§ The data:

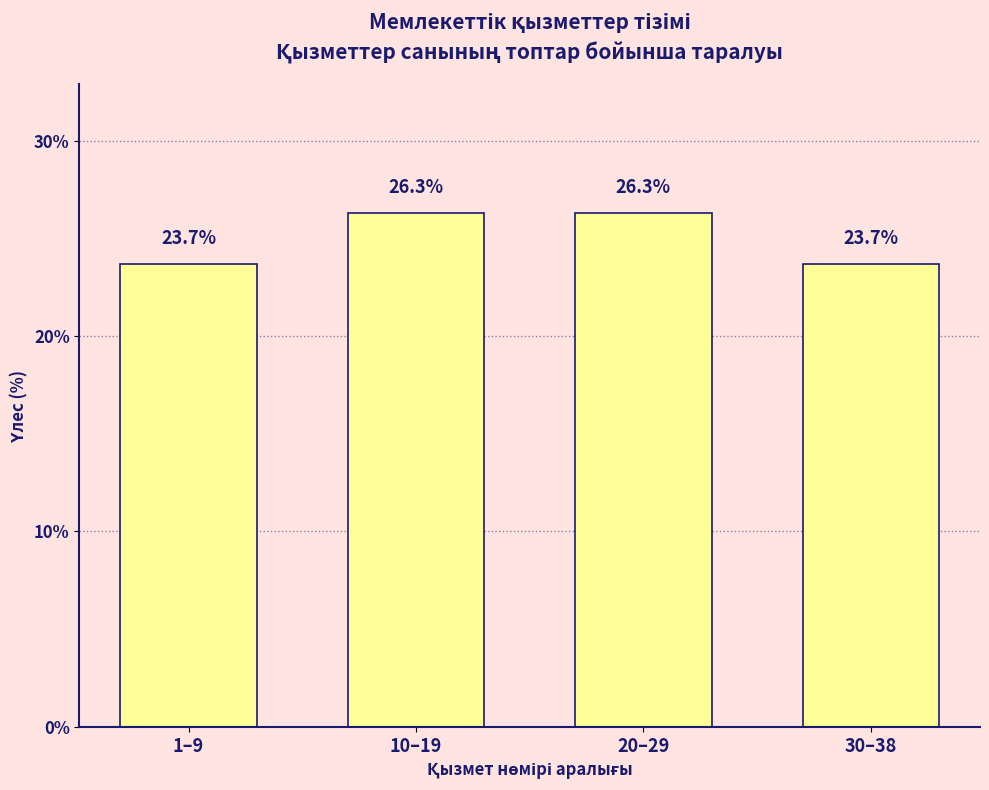

Reading right to left, list all the values displayed in this chart.

23.7	26.3	26.3	23.7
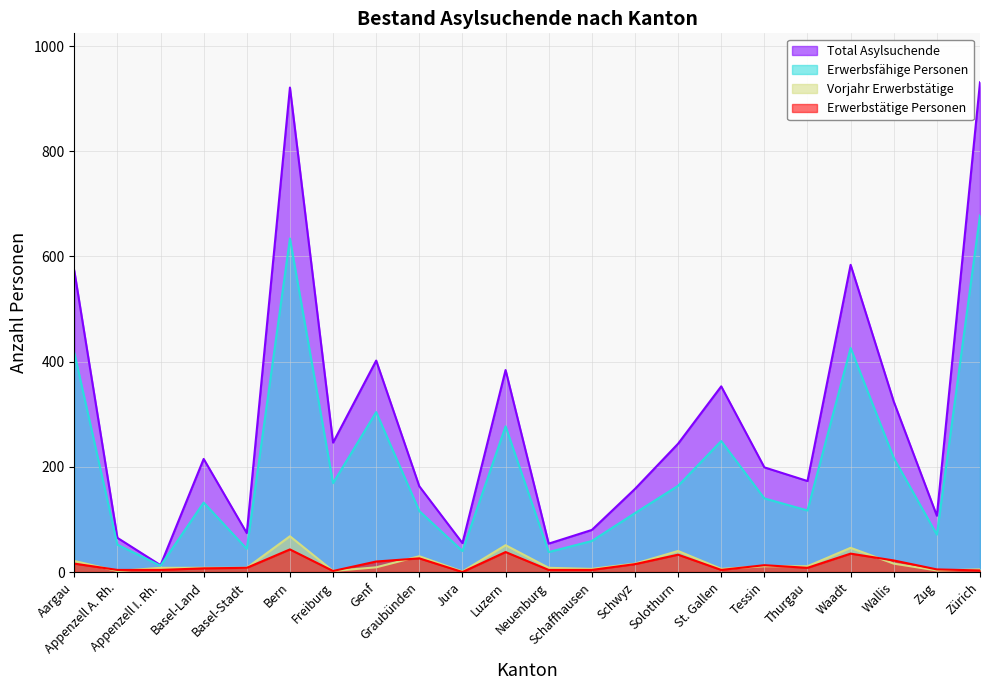

Read the Erwerbstätige Personen value at Graubünden, to the nearest 10.

30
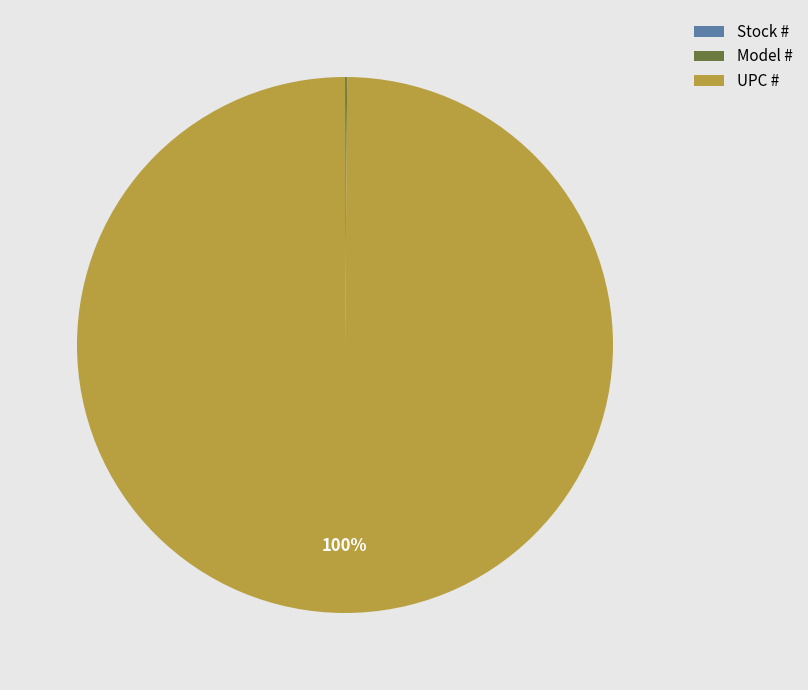

Is there a majority slice in this chart?

Yes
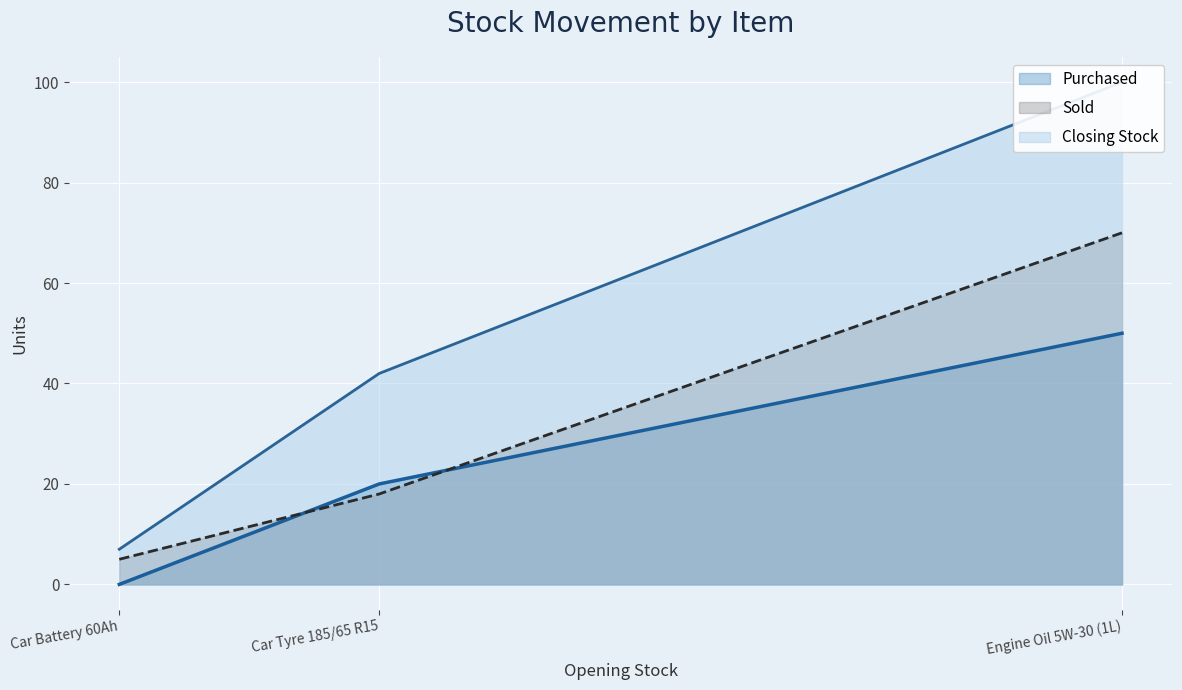

The Sold series shows 18 at Car Tyre 185/65 R15. True or false?

True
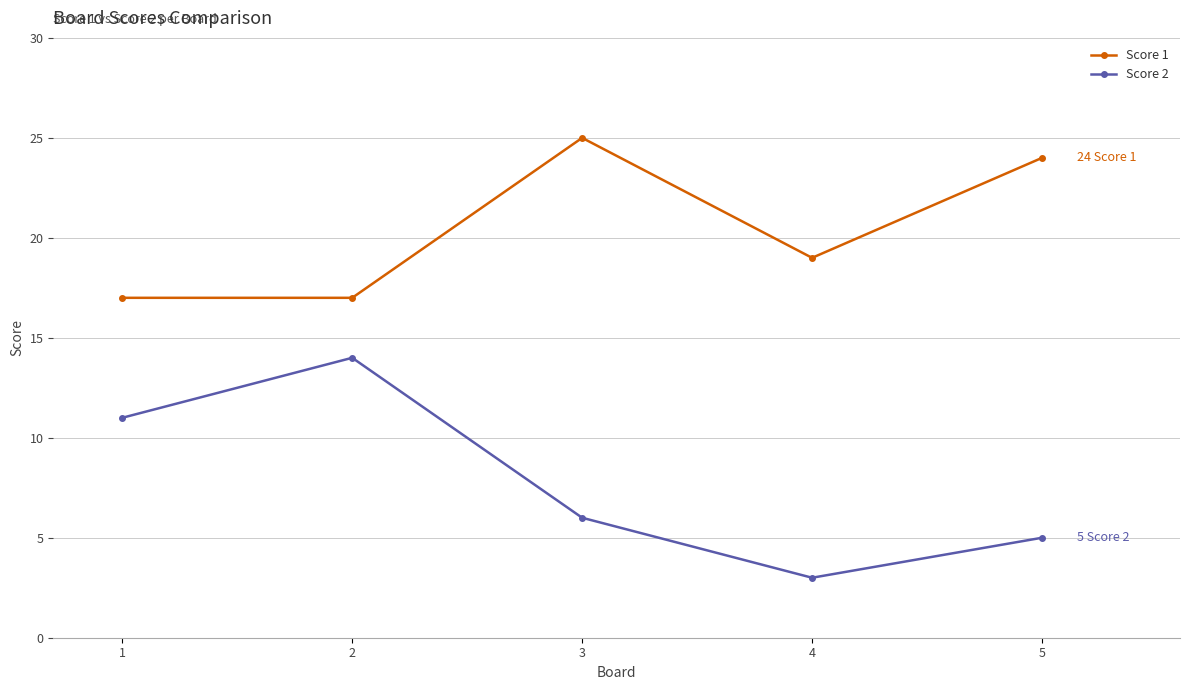

At which category does the chart reach its peak across all series?

3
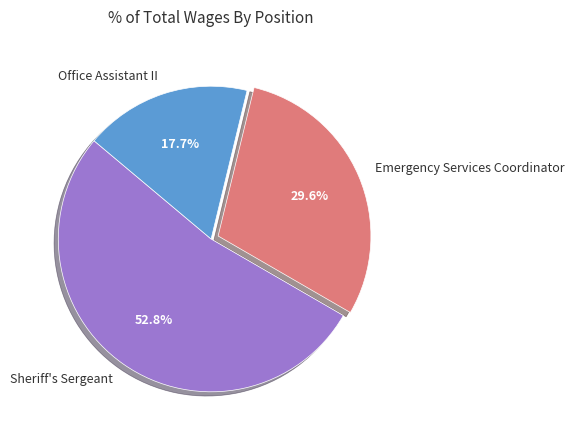

Does any single category account for the majority?

Yes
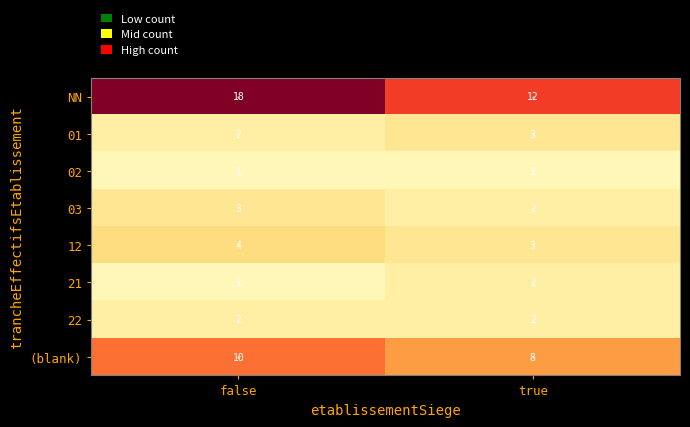

List the labels in order of (blank) value, largest first.

false, true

§ Job item: Copy the records above again, swapping every "chart" for "graph" and keeping everything else the same. Leave the pictures out.

§ Written answer:
Reading right to left, list all the values displayed in this graph.

23.7	26.3	26.3	23.7

Read the Erwerbstätige Personen value at Graubünden, to the nearest 10.

30

Is there a majority slice in this graph?

Yes

The Sold series shows 18 at Car Tyre 185/65 R15. True or false?

True

At which category does the graph reach its peak across all series?

3

Does any single category account for the majority?

Yes

List the labels in order of (blank) value, largest first.

false, true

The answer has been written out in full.